- **JOB**:
In the records below, change every "Hz" to "hertz" and leave all other text unchanged. Omit the pictures from the answer and give only the text read from them.

==== DATASET EXCERPTS

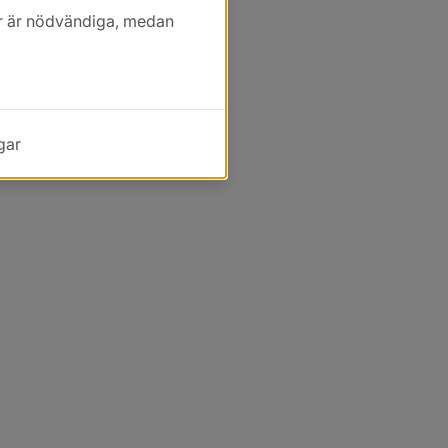
kor är nödvändiga, medan
gar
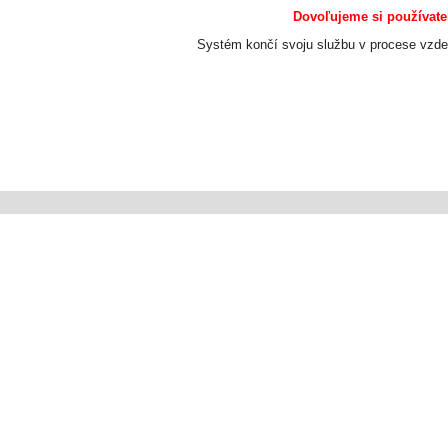
Dovoľujeme si používate
Systém končí svoju službu v procese vzde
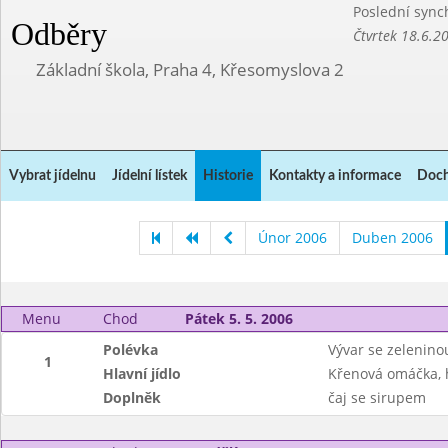
Poslední sync
Odběry
Čtvrtek 18.6.2
Základní škola, Praha 4, Křesomyslova 2
Vybrat jídelnu
Jídelní lístek
Historie
Kontakty a informace
Doch
Únor 2006
Duben 2006
Menu
Chod
Pátek 5. 5. 2006
Polévka
Vývar se zeleninou
1
Hlavní jídlo
Křenová omáčka, 
Doplněk
čaj se sirupem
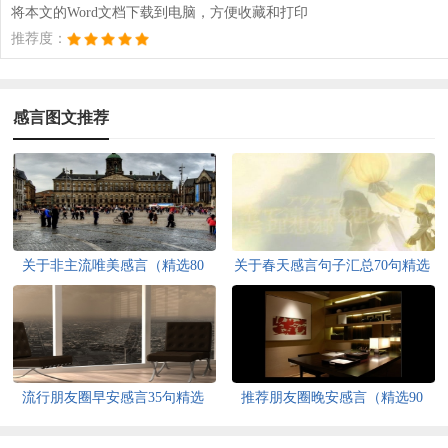
将本文的Word文档下载到电脑，方便收藏和打印
推荐度：
感言图文推荐
关于非主流唯美感言（精选80
关于春天感言句子汇总70句精选
句）
流行朋友圈早安感言35句精选
推荐朋友圈晚安感言（精选90
句）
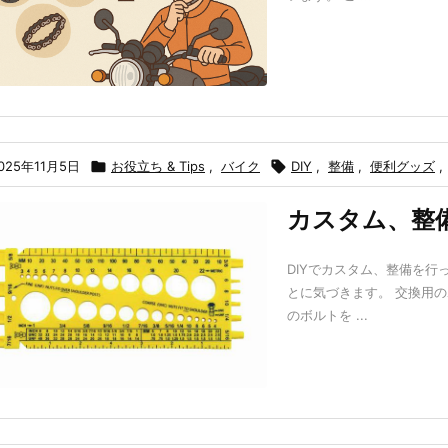
025年11月5日

お役立ち & Tips
,
バイク

DIY
,
整備
,
便利グッズ
,
カスタム、整
DIYでカスタム、整備を
とに気づきます。 交換用
のボルトを ...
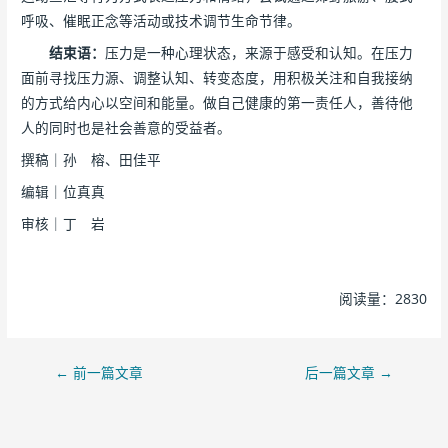
呼吸、催眠正念等活动或技术调节生命节律。
结束语：
压力是一种心理状态，来源于感受和认知。在压力
面前寻找压力源、调整认知、转变态度，用积极关注和自我接纳
的方式给内心以空间和能量。做自己健康的第一责任人，善待他
人的同时也是社会善意的受益者。
撰稿｜孙 榕、田佳平
编辑｜位真真
审核｜丁 岩
阅读量：2830
←
前一篇文章
后一篇文章
→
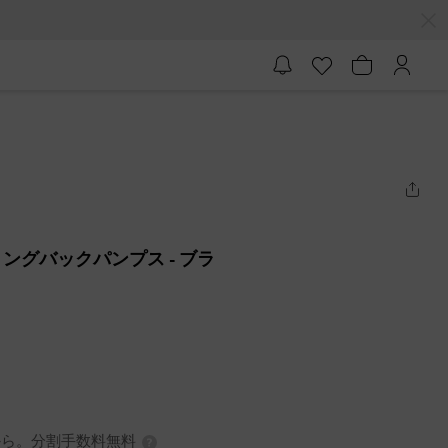
リングバックパンプス
- ブラ
7円から。分割手数料無料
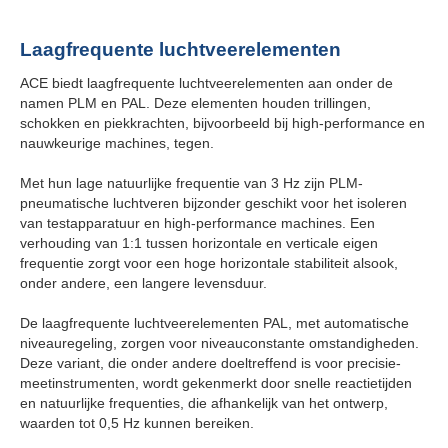
Laagfrequente luchtveerelementen
ACE biedt laagfrequente luchtveerelementen aan onder de
namen PLM en PAL. Deze elementen houden trillingen,
schokken en piekkrachten, bijvoorbeeld bij high-performance en
nauwkeurige machines, tegen.
Met hun lage natuurlijke frequentie van 3 Hz zijn PLM-
pneumatische luchtveren bijzonder geschikt voor het isoleren
van testapparatuur en high-performance machines. Een
verhouding van 1:1 tussen horizontale en verticale eigen
frequentie zorgt voor een hoge horizontale stabiliteit alsook,
onder andere, een langere levensduur.
De laagfrequente luchtveerelementen PAL, met automatische
niveauregeling, zorgen voor niveauconstante omstandigheden.
Deze variant, die onder andere doeltreffend is voor precisie-
meetinstrumenten, wordt gekenmerkt door snelle reactietijden
en natuurlijke frequenties, die afhankelijk van het ontwerp,
waarden tot 0,5 Hz kunnen bereiken.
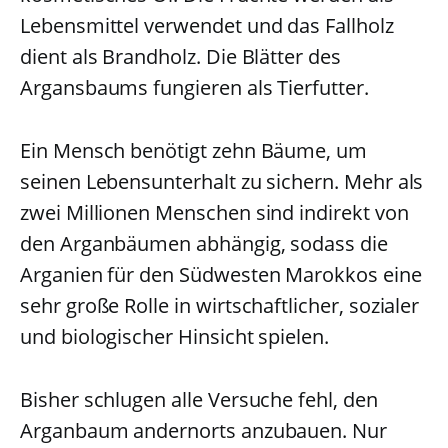
Lebensmittel verwendet und das Fallholz
dient als Brandholz. Die Blätter des
Argansbaums fungieren als Tierfutter.
Ein Mensch benötigt zehn Bäume, um
seinen Lebensunterhalt zu sichern. Mehr als
zwei Millionen Menschen sind indirekt von
den Arganbäumen abhängig, sodass die
Arganien für den Südwesten Marokkos eine
sehr große Rolle in wirtschaftlicher, sozialer
und biologischer Hinsicht spielen.
Bisher schlugen alle Versuche fehl, den
Arganbaum andernorts anzubauen. Nur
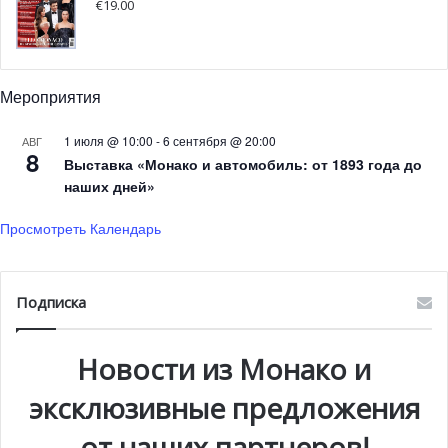
€
19.00
Йорке.
Мероприятия
1 июля @ 10:00
-
6 сентября @ 20:00
АВГ
8
Выставка «Монако и автомобиль: от 1893 года до
наших дней»
Просмотреть Календарь
Подписка
Князь Альбер II в Вашингтоне
Новости из Монако и
Примерно в это же время правитель Монако посетил
эксклюзивные предложения
Вену, где состоялась 60-я сессия Генеральной
от наших партнеров!
конференции Международного агентства по атомной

========

- **REPLY**:
kor är nödvändiga, medan
gar
Dovoľujeme si používate
Systém končí svoju službu v procese vzde
Poslední sync
Odběry
Čtvrtek 18.6.2
Základní škola, Praha 4, Křesomyslova 2
Vybrat jídelnu
Jídelní lístek
Historie
Kontakty a informace
Doch
Únor 2006
Duben 2006
Menu
Chod
Pátek 5. 5. 2006
Polévka
Vývar se zeleninou
1
Hlavní jídlo
Křenová omáčka, 
Doplněk
čaj se sirupem
将本文的Word文档下载到电脑，方便收藏和打印
推荐度：
感言图文推荐
关于非主流唯美感言（精选80
关于春天感言句子汇总70句精选
句）
流行朋友圈早安感言35句精选
推荐朋友圈晚安感言（精选90
句）
025年11月5日

お役立ち & Tips
,
バイク

DIY
,
整備
,
便利グッズ
,
カスタム、整
DIYでカスタム、整備を
とに気づきます。 交換用
のボルトを ...
呼吸、催眠正念等活动或技术调节生命节律。
结束语：
压力是一种心理状态，来源于感受和认知。在压力
面前寻找压力源、调整认知、转变态度，用积极关注和自我接纳
的方式给内心以空间和能量。做自己健康的第一责任人，善待他
人的同时也是社会善意的受益者。
撰稿｜孙 榕、田佳平
编辑｜位真真
审核｜丁 岩
阅读量：2830
←
前一篇文章
后一篇文章
→
リングバックパンプス
- ブラ
7円から。分割手数料無料
Laagfrequente luchtveerelementen
ACE biedt laagfrequente luchtveerelementen aan onder de
namen PLM en PAL. Deze elementen houden trillingen,
schokken en piekkrachten, bijvoorbeeld bij high-performance en
nauwkeurige machines, tegen.
Met hun lage natuurlijke frequentie van 3 hertz zijn PLM-
pneumatische luchtveren bijzonder geschikt voor het isoleren
van testapparatuur en high-performance machines. Een
verhouding van 1:1 tussen horizontale en verticale eigen
frequentie zorgt voor een hoge horizontale stabiliteit alsook,
onder andere, een langere levensduur.
De laagfrequente luchtveerelementen PAL, met automatische
niveauregeling, zorgen voor niveauconstante omstandigheden.
Deze variant, die onder andere doeltreffend is voor precisie-
meetinstrumenten, wordt gekenmerkt door snelle reactietijden
en natuurlijke frequenties, die afhankelijk van het ontwerp,
waarden tot 0,5 hertz kunnen bereiken.
Lebensmittel verwendet und das Fallholz
dient als Brandholz. Die Blätter des
Argansbaums fungieren als Tierfutter.
Ein Mensch benötigt zehn Bäume, um
seinen Lebensunterhalt zu sichern. Mehr als
zwei Millionen Menschen sind indirekt von
den Arganbäumen abhängig, sodass die
Arganien für den Südwesten Marokkos eine
sehr große Rolle in wirtschaftlicher, sozialer
und biologischer Hinsicht spielen.
Bisher schlugen alle Versuche fehl, den
Arganbaum andernorts anzubauen. Nur
€
19.00
Йорке.
Мероприятия
1 июля @ 10:00
-
6 сентября @ 20:00
АВГ
8
Выставка «Монако и автомобиль: от 1893 года до
наших дней»
Просмотреть Календарь
Подписка
Князь Альбер II в Вашингтоне
Новости из Монако и
Примерно в это же время правитель Монако посетил
эксклюзивные предложения
Вену, где состоялась 60-я сессия Генеральной
от наших партнеров!
конференции Международного агентства по атомной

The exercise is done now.